## Data segment:
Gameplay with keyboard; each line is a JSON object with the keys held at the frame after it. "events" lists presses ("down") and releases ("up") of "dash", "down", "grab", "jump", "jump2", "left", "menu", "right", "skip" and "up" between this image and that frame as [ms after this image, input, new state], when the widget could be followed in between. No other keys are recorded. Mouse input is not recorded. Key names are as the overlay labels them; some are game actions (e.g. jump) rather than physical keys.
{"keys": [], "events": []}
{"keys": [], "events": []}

## Requirement:
Print each line above exactly as it stands.

## Response area:
Gameplay with keyboard; each line is a JSON object with the keys held at the frame after it. "events" lists presses ("down") and releases ("up") of "dash", "down", "grab", "jump", "jump2", "left", "menu", "right", "skip" and "up" between this image and that frame as [ms after this image, input, new state], when the widget could be followed in between. No other keys are recorded. Mouse input is not recorded. Key names are as the overlay labels them; some are game actions (e.g. jump) rather than physical keys.
{"keys": [], "events": []}
{"keys": [], "events": []}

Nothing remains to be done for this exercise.